Selected text:

-.-.-

Jump to content

Ex girlfriend wants to be friends- Need some help/advice


Recommended Posts

Morning People,

 

I'll try to keep it simple but provide you enough information to help!

 

Basically I bumped into my ex-girlfriend of three years in our local town, we had a quick chat because I was with friends and then started texting each other back and forth again for a couple weeks, it's now been a week and I haven't text her back because I've been on holiday.

 

Those texts were about friends, family and just a general catch up.

 

The problem is sending those texts back and forth made me realise that I do miss her as a person and it sort of head fkd me into wanting to get back with her.. I still think she's one of the most beautiful girls that i've met and if i could turn back time I'd change a lot of things but I'm pretty sure she doesn't want that as she met someone new maybe like a few months back and I'm not sure how official they are but I'm pretty sure she just wants me as another channel for support/comforting herself..

-.-.-

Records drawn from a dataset
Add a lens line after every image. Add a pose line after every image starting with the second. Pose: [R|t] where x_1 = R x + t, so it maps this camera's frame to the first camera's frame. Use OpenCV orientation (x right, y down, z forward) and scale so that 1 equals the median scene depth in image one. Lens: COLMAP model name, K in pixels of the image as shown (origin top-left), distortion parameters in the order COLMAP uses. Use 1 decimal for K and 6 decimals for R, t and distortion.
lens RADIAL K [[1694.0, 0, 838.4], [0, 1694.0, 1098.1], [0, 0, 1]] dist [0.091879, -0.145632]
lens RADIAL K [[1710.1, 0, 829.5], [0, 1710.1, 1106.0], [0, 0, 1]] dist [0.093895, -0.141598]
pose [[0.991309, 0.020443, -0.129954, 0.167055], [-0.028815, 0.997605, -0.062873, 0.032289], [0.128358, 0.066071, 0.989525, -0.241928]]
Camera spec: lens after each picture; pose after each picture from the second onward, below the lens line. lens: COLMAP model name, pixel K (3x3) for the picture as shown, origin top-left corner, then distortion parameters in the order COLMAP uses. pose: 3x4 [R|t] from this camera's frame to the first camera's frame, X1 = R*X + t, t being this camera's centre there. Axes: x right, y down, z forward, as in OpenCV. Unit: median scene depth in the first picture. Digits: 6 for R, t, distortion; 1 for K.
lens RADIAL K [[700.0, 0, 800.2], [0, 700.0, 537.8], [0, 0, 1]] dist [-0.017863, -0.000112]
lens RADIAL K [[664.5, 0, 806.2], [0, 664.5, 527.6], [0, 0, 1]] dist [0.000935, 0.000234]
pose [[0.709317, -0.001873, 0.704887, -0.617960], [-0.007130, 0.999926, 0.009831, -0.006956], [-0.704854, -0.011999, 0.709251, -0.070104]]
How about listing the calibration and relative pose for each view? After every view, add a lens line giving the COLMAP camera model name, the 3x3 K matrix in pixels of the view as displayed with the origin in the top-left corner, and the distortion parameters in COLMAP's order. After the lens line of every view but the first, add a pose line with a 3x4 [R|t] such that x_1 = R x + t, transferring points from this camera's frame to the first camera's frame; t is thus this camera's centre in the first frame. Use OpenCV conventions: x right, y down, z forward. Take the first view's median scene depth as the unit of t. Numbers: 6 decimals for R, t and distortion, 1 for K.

-.-.-

Activities:
1/ In the forum post about the ex-girlfriend, why has the writer not replied to her texts for the past week?
2/ Answer these questions on the forum post about the ex-girlfriend:
(a) How long did the relationship with the ex-girlfriend last?
(b) Where did the writer bump into her?
(c) What topics did their texts cover?

Answer set:
1/ The writer has been on holiday, so no texts have gone back to her for a week.

2/
(a) Three years.
(b) In their local town.
(c) Friends, family and a general catch up.